The first half hour of Overhaul is basically one long montage where anything potentially interesting about racing or robbing is cut into such small pieces that it loses all luster. It attempts to use classic heist editing with quick clips to create excitement in both Roger's running and heisting lives, but instead completely eliminates all characterization. At least, from the protagonist. The bad guys are all your run-of-the-mill cartoons, so they're easy to understand instantly.
Director: Tomas Portella
Writer: Leandro Soares
Stars: Milhem Cortaz, Raphael Logam, Thiago Martins
But Roger is, apparently inadvertently, completely unlikeable for the first half of the movie, and not in a love-him-or-hate-him kind of way. Rather, at first he's just an empty vessel for the plot to move forward. His only characteristic is a bad mood, and his only motivation is a lame drive for self-preservation.
Fortunately, once the film reaches the halfway point and the plot takes a dramatic turn into unpredictable but more welcome territory, Roger perks up. But his best friend Danilo (Raphael Logam) basically has nothing going for him from start to finish, and his rival/end Rainha (Sheron Menezzes) spends almost the entire movie until a final redemptive scene as a straw man and inexplicably object. lightly dressed for eventual artificial romantic affection. This is not problematic in itself. It's just a disservice to the obvious potential of his character, especially when it's revealed later.
Action movie characters don't necessarily need to be deep to work, but it exacerbates the lack of coherent action in the first half. There are races and truck robberies, but the editing ties them together so much that neither is particularly satisfying, especially the robberies. The whole conceit of the movie is something you rarely think about: They hijack shipping trucks by separating the cargo from the truck and putting it back into new trucks. Every time a truck is stolen, there is an increasingly difficult aspect like locking the trackers and bypassing the wheel locking mechanism. But if you can muddle through the first half of the film to reach its climax, you'll be rewarded with more than one cool action moment in the second half.

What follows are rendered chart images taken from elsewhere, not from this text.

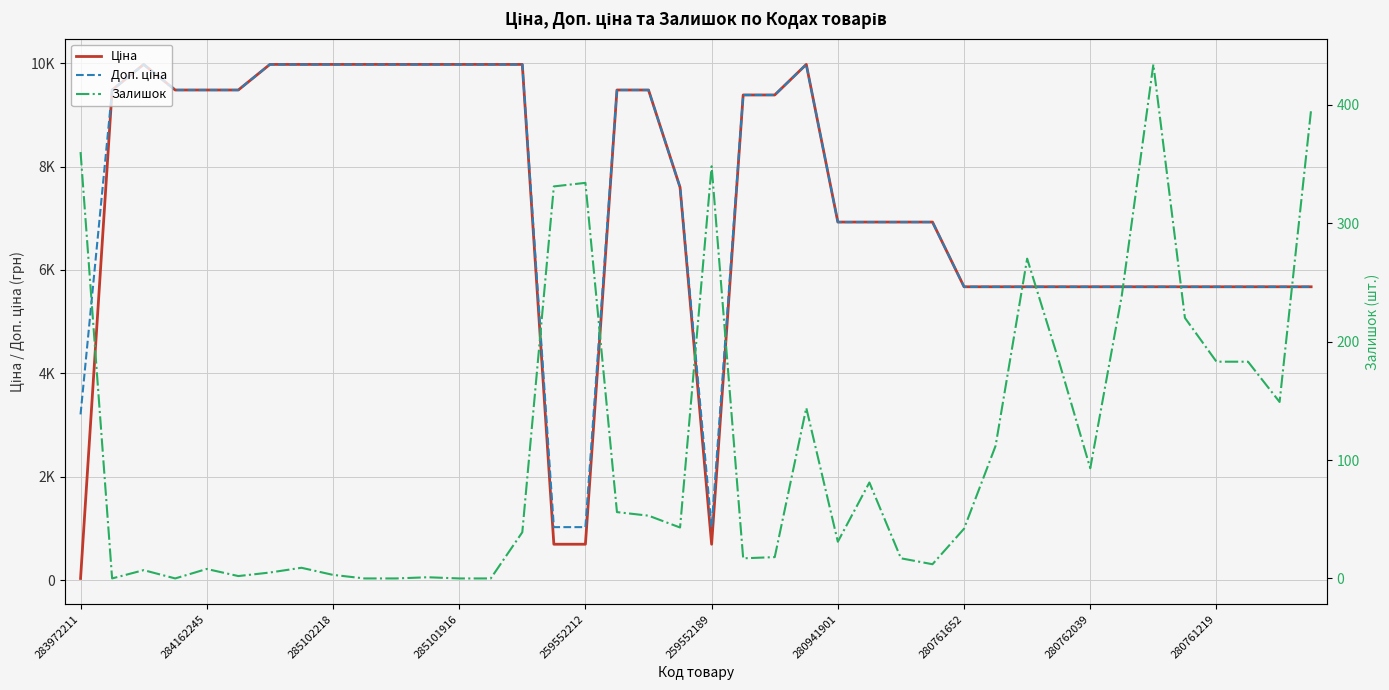

Which category has the highest value across all series?

285102218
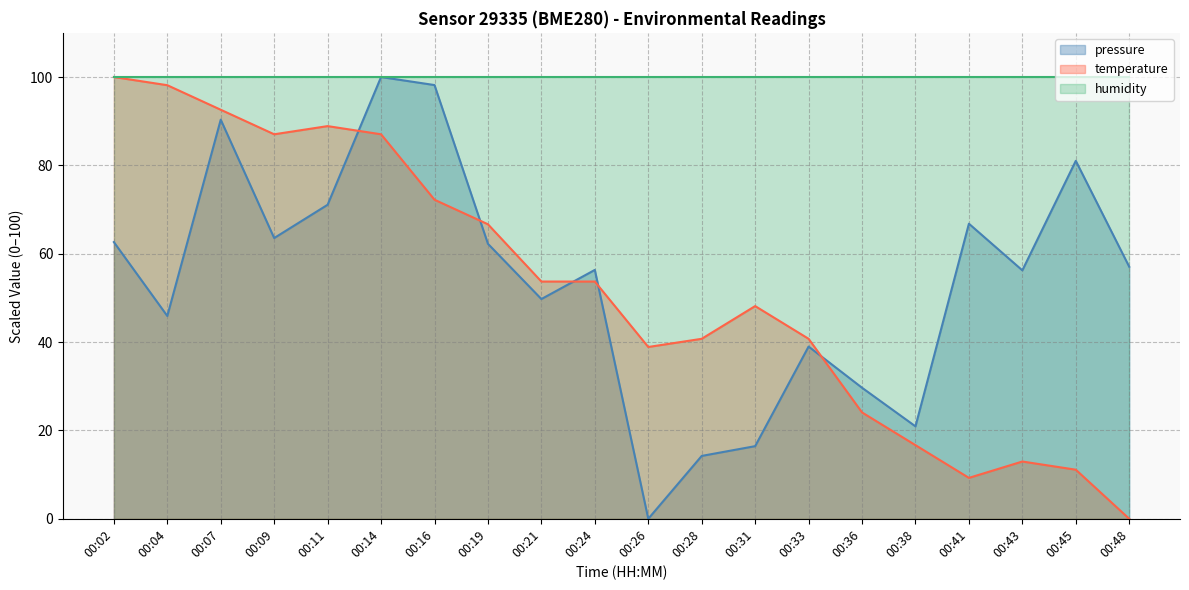

True or false: pressure has a value of 56.2 at 00:43.

True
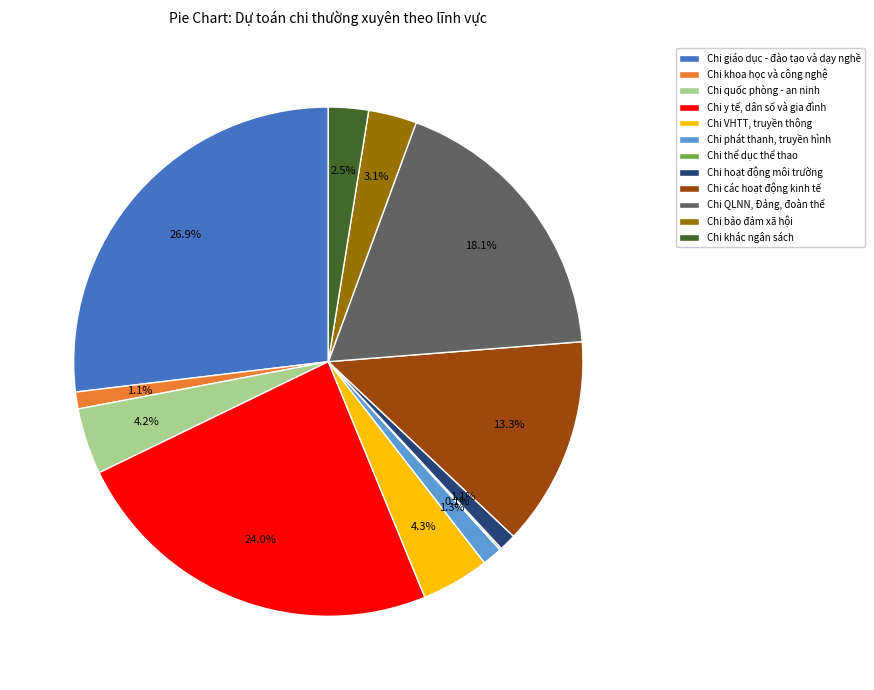

What percentage is the Chi bảo đảm xã hội slice, to the nearest percent?

3%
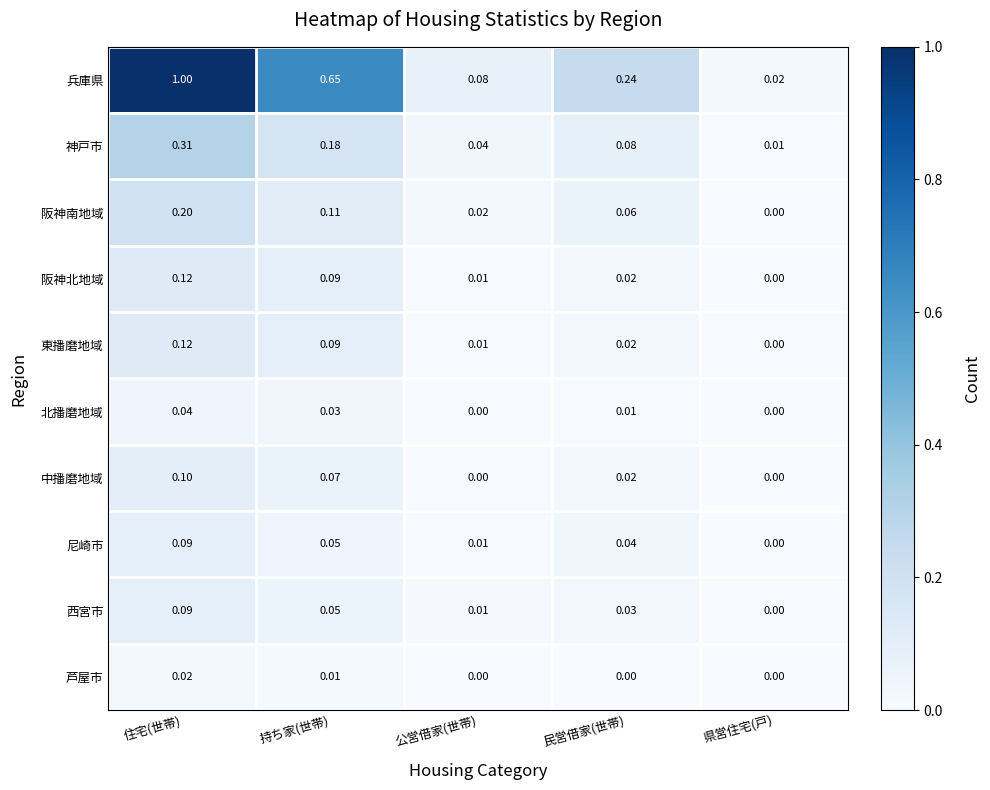

What is the maximum value shown in the chart?

1.0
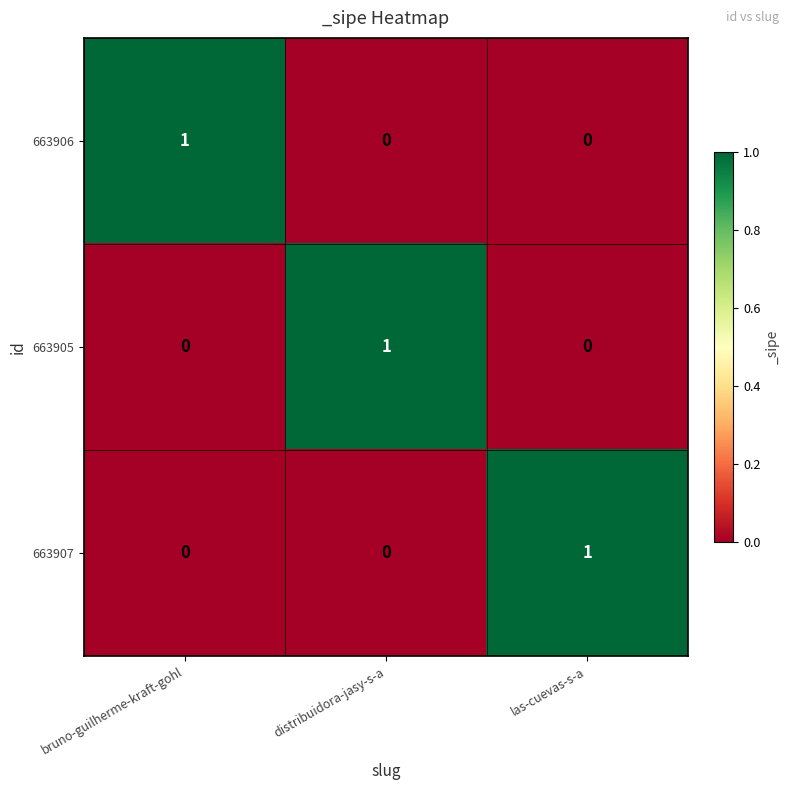

Reading left to right, list all the values displayed in this chart.

663906: 1	0	0
663905: 0	1	0
663907: 0	0	1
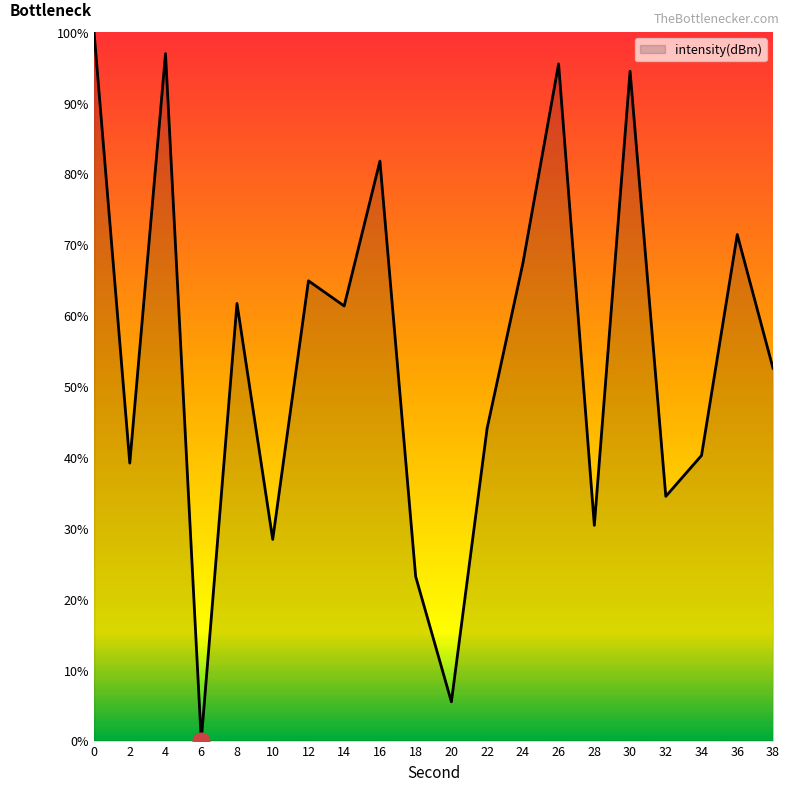

What is the sum of all values?

1093.0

You are also rewarded with a completely new and unusual plot development that takes some time to adjust to as it is truly unexpected. But once it settles in, it generally works. The new relationship at play helps make Roger a much more interesting character and allows the new player to shine quite a bit on his own several times. It's even the catalyst for Rainha to redeem herself a bit as a more valuable character than just her sex appeal, which is a nice bonus.
For action movie fans, Overhaul might be worth enduring the first half for a decent and unique second act of action. For racing movie fans, it has its moments, but they become repetitive after a while and eventually sink into predictability. However, the races have more technical depth than the average affair, and the way they are resolved is by no means a cop-out, to the film's credit. But still, its problematic first half weighs down the successes it achieves afterwards, ultimately making Overhaul watchable but not necessarily enjoyable from start to finish.